(Data excerpts)

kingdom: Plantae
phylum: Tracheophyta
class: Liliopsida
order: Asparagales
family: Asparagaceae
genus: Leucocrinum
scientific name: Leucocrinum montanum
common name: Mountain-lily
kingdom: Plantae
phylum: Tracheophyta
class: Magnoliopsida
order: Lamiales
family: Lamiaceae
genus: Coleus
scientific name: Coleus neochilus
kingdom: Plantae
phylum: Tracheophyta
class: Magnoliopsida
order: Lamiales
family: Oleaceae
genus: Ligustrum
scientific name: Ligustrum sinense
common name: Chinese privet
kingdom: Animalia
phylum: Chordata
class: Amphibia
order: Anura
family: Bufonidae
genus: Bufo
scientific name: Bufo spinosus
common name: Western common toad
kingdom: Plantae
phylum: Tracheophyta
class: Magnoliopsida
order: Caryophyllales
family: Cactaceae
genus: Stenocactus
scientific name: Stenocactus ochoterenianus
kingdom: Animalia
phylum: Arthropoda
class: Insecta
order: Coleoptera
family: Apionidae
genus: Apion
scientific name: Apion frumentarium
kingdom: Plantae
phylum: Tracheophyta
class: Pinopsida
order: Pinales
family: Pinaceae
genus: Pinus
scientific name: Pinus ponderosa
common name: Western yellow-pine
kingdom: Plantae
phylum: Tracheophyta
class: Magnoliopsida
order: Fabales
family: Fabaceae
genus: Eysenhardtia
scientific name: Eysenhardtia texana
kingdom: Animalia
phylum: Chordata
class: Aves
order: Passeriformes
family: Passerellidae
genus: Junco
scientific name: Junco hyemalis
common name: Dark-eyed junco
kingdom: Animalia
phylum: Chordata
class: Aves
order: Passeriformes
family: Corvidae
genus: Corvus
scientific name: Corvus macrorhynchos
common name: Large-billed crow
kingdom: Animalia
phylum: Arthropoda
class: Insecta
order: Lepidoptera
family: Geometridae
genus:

■ **What to work on**: Rewrite the stretch of the listing from the line containing "family: Bufonidae" through the line containing "order: Fabales", renaming "scientific name" to "binomial name" and keeping everything else the same.

■ **Solved exercise**:
family: Bufonidae
genus: Bufo
binomial name: Bufo spinosus
common name: Western common toad
kingdom: Plantae
phylum: Tracheophyta
class: Magnoliopsida
order: Caryophyllales
family: Cactaceae
genus: Stenocactus
binomial name: Stenocactus ochoterenianus
kingdom: Animalia
phylum: Arthropoda
class: Insecta
order: Coleoptera
family: Apionidae
genus: Apion
binomial name: Apion frumentarium
kingdom: Plantae
phylum: Tracheophyta
class: Pinopsida
order: Pinales
family: Pinaceae
genus: Pinus
binomial name: Pinus ponderosa
common name: Western yellow-pine
kingdom: Plantae
phylum: Tracheophyta
class: Magnoliopsida
order: Fabales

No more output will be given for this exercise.